So far a number of methods are reported for the preparation of graphene, and they
are broadly classified according to two approaches: the bottom-up and the top-down
approaches [35]. Bottom-up growth of graphene sheets is an alternative to the mechan-
ical exfoliation of bulk graphite. In bottom-up approaches, the production of graphene
is performed by using alternative carbon-containing sources as precursors, whereas the
top-down methods involve sequential oxidation and reduction of graphite. The most
popular methods under the bottom-up approaches include chemical vapor deposition
(CVD), chemical conversion, arc discharge, unzipping of CNTs, and so on [36]. The
bottom-up methods are usually simple and are efficient in producing graphene with a
defined number of layers; however, these methods usually require high temperatures.

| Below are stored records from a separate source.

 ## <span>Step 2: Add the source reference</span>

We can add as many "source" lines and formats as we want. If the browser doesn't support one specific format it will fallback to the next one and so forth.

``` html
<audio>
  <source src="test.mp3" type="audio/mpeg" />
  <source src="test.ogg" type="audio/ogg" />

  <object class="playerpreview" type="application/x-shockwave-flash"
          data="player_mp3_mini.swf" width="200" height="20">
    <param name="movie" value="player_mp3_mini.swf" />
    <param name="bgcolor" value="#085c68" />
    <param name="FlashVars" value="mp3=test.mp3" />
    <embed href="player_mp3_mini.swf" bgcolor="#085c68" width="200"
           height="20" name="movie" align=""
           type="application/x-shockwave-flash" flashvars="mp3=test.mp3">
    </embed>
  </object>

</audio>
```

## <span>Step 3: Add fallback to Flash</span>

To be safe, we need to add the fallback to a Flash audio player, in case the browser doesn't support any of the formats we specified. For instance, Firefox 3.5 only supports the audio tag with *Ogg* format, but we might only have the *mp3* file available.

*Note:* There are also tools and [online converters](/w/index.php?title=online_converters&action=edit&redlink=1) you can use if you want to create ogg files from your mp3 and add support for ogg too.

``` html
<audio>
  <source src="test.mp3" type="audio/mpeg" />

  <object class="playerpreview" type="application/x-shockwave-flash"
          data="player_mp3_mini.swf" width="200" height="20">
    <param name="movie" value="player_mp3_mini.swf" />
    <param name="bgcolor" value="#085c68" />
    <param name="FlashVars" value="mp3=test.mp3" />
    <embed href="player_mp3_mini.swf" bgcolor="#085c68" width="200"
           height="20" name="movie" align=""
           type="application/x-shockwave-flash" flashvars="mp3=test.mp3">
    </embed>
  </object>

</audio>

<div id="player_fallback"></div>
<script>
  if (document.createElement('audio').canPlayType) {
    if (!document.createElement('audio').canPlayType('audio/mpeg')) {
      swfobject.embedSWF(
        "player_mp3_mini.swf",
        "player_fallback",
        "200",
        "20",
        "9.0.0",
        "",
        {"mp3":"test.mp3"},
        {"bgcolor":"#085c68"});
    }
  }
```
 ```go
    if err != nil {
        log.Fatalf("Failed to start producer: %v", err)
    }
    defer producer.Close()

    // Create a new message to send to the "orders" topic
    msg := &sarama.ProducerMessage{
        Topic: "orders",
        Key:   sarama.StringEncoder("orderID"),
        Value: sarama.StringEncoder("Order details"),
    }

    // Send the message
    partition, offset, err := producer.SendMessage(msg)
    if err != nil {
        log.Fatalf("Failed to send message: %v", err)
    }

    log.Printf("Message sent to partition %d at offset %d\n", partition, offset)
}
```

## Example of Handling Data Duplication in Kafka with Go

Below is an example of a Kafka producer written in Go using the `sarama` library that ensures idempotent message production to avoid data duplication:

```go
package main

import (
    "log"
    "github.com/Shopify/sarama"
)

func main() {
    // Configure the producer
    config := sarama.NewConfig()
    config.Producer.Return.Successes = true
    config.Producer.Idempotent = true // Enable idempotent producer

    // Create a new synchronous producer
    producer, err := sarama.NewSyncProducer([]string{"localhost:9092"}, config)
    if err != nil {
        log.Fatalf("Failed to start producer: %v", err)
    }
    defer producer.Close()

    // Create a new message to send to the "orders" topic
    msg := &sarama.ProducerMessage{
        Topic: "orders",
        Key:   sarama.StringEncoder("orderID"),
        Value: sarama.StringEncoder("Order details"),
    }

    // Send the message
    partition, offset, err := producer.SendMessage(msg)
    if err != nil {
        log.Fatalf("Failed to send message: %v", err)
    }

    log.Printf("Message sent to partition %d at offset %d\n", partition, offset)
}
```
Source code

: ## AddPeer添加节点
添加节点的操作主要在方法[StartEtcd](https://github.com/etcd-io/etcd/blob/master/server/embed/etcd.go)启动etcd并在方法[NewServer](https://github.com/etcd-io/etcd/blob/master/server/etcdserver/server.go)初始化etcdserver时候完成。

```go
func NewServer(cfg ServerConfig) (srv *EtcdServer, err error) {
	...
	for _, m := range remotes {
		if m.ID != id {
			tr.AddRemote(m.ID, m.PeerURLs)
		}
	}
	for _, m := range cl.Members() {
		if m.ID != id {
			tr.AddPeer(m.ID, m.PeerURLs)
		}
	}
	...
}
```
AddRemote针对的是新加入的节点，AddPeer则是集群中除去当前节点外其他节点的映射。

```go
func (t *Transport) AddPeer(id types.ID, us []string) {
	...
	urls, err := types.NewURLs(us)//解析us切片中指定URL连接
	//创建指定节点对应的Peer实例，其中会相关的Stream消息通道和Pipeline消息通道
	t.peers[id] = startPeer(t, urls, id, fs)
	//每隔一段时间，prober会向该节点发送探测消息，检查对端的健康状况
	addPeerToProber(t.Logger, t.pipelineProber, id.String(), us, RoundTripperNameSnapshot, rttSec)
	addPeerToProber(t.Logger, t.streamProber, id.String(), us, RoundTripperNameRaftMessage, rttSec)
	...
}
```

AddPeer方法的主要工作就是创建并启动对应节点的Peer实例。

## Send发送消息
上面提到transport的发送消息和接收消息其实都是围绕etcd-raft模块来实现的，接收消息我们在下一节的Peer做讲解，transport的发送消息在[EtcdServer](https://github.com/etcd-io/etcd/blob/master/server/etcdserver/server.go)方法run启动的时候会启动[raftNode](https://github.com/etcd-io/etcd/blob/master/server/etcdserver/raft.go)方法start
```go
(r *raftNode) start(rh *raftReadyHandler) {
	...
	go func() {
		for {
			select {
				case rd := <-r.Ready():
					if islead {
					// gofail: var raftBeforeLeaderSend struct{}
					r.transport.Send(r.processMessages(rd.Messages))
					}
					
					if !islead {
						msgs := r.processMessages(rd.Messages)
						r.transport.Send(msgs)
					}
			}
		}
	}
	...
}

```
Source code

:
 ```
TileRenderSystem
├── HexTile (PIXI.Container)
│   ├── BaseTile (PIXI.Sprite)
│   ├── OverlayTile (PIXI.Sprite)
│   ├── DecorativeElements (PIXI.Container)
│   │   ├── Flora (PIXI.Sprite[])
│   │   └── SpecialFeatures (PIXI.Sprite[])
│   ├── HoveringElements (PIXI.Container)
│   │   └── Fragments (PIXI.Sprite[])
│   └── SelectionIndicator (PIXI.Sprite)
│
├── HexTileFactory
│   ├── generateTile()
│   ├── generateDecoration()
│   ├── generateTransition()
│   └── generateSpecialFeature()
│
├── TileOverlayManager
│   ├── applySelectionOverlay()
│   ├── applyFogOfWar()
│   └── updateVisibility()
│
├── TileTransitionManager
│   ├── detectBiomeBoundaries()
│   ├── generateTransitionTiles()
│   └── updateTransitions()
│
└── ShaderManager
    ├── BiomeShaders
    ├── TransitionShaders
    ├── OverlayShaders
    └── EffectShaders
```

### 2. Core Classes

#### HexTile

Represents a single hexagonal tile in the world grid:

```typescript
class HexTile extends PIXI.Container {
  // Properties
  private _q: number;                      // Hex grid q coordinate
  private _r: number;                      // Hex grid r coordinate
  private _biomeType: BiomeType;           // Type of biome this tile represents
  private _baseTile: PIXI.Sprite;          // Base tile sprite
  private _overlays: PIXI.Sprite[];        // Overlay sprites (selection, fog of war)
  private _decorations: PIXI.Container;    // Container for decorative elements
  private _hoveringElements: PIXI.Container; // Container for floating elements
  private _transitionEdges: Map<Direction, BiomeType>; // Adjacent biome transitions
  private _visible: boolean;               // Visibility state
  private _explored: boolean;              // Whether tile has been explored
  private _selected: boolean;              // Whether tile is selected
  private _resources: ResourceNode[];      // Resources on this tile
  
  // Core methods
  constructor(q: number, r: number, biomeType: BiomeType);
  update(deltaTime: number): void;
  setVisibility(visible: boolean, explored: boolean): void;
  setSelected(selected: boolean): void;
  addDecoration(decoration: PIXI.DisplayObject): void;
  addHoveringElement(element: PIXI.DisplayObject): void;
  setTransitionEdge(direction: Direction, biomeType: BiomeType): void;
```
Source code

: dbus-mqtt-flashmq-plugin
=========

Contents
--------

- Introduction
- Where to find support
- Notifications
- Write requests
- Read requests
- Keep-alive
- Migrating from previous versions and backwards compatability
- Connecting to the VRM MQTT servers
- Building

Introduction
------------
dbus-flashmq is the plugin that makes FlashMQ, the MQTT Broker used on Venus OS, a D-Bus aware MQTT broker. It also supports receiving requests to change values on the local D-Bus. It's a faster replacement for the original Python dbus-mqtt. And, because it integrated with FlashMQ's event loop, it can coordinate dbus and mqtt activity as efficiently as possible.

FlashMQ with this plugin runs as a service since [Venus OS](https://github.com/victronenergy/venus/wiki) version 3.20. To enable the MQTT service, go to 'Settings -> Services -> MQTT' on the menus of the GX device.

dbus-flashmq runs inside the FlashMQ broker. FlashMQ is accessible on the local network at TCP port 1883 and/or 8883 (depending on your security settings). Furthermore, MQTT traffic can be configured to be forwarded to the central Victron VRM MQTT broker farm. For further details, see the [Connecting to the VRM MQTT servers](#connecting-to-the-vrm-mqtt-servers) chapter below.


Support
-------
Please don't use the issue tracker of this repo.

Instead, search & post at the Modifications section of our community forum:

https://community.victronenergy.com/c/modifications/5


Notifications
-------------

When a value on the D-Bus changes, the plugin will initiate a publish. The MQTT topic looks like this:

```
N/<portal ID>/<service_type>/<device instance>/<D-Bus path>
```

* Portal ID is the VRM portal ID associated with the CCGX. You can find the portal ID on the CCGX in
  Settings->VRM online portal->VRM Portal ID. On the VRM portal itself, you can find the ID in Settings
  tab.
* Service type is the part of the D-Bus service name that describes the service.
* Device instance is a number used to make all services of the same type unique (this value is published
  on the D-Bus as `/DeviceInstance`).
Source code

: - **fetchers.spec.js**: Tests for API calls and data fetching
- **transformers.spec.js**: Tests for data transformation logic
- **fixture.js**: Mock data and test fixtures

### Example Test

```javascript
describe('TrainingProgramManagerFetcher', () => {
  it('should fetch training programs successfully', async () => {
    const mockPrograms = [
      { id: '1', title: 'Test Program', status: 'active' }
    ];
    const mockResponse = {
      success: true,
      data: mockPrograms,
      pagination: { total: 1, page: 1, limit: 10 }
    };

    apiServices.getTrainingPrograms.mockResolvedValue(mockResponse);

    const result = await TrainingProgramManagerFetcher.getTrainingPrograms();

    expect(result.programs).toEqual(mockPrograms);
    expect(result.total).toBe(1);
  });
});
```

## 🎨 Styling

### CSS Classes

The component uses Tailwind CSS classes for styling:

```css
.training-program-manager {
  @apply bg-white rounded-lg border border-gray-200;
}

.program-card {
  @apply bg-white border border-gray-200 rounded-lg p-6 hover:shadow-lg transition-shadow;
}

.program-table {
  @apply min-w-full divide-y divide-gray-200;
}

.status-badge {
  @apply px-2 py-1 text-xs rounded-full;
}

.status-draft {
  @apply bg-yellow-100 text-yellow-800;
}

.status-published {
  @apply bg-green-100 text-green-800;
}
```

Also, with these methods, large-area graphene films can be produced and can also be
grown on alternative substrates. In addition, the bottom-up approaches can be used to
fabricate graphene with atomic-level precision using synthetic chemical techniques
that have been developed over decades [37,38]. Although bottom-up strategies can
yield high-quality, defect-free graphene, the graphene obtained from such methods
usually has several defects [39]. Furthermore, these methods are not suitable for the
production of bulk quantities of graphene, which is commonly required for various
applications, including the production of graphene-based nanocomposites [15,40].
Among various bottom-up approaches, chemical vapor deposition (CVD) has
emerged as an important technique for the preparation and production of graphene
since it was first reported few years ago [41]. The CVD approach to producing
graphene relies on dissolving carbon into metal surfaces, such as Ni and Cu that act
as catalysts, and then forcing it to precipitate out by cooling the metal [42]. Although
graphene films possess poor transparency, usually graphene films obtained from CVD
methods exhibit superb conductivities. Indeed, CVD is the primary technique used to
obtain large-area graphene sheets, which are usually in high demand for various solar
cell applications [43]. Several studies have been reported on using the CVD method
for the deposition of single-layer graphene films on different substrates (e.g., copper
and nickel foils) that are later transferred onto an inverted photovoltaic device with
glass/ITO as cathode and graphene as anode [44]. However, testing the applicabil-
ity of a large graphene film as an electrode in solar cells is still in its infancy; thus
CVD-grown graphene electrodes are not yet at the point of being used commercially.